+++ Provided passage

Author: Scott Lynch (---.uswest.net)
Date:   09-11-2001 19:48

Y'know, I used to be extremely cynical when it came to the concept of "escapism." I didn't read fantasy to put my head in the clouds, or to hide from real life, or to wish for a simpler life in a magical gumdrop never-never kingdom. I read fantasy (or so I told myself) to flex my imagination, because it engaged me in a way that other forms of literature simply didn't.

I was actively disdainful of escapism... I preferred grittier fantasies, slipstream fantasies, dark and urban fantasy, the bolder and weirder the better. I preferred Ballard, Burroughs, Peake, and Mieville to Brooks, Eddings, and Jordan. I still do, without reservation and without apology. But a funny thing happened on a cold night almost two years ago.

It was a terrible season for myself and my girlfriend, who frequents these forums as LoneWolf. Have you ever had to sit up late at night and mentally divide your list of friends into those few that you could trust absolutely, and those that you couldn't trust for more than five minutes at a stretch? Everything was going wrong... we were in the wrong place, trapped in a hideously expensive lease, in debt, and surrounded by a group of people that had suddenly turned cold toward us, without provocation or explanation. One bitter autumn night, it just became too much for the little wolf, who was out on her own for the first time in her life and deeply afraid that she was making a botch of it. I couldn't do anything to help except hold her while she cried. I had to do something to calm us both... so I picked up her copy of Raymond E. Feist's -A Darkness at Sethanon-, opened it to her spot, and started to read it out loud to her. I'd read it before, so I had some idea of the voices and intonations to use.

++++++

Actions to take:
1. In the forum post about escapism, which book was read aloud to the girlfriend on that autumn night?
2. Rewrite the stretch of the forum post from "Y'know, I used" through "literature simply didn't.", substituting "creativity" for "imagination".

+++ Supplied information

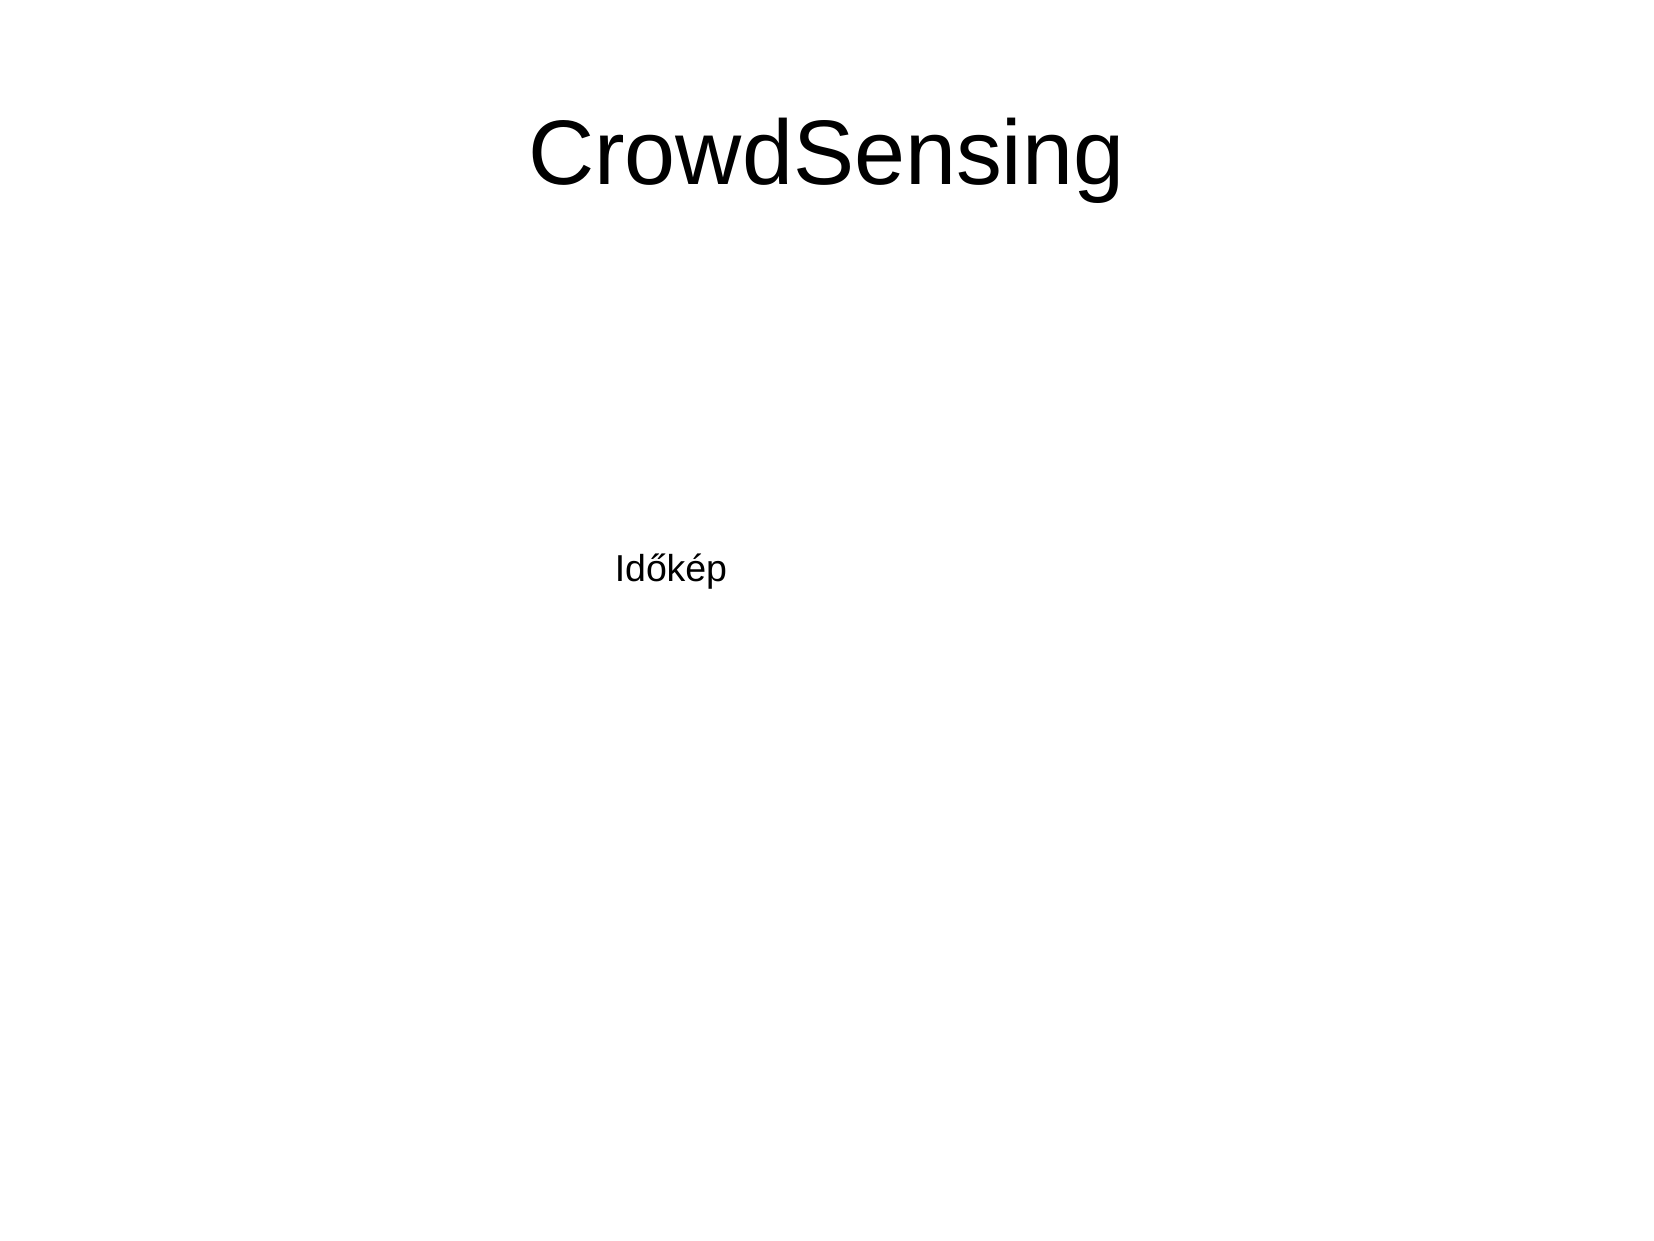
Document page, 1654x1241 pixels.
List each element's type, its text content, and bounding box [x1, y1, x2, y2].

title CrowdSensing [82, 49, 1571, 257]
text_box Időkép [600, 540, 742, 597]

++++++

Results for each task:
1. Raymond E. Feist's A Darkness at Sethanon.

2.
Y'know, I used to be extremely cynical when it came to the concept of "escapism." I didn't read fantasy to put my head in the clouds, or to hide from real life, or to wish for a simpler life in a magical gumdrop never-never kingdom. I read fantasy (or so I told myself) to flex my creativity, because it engaged me in a way that other forms of literature simply didn't.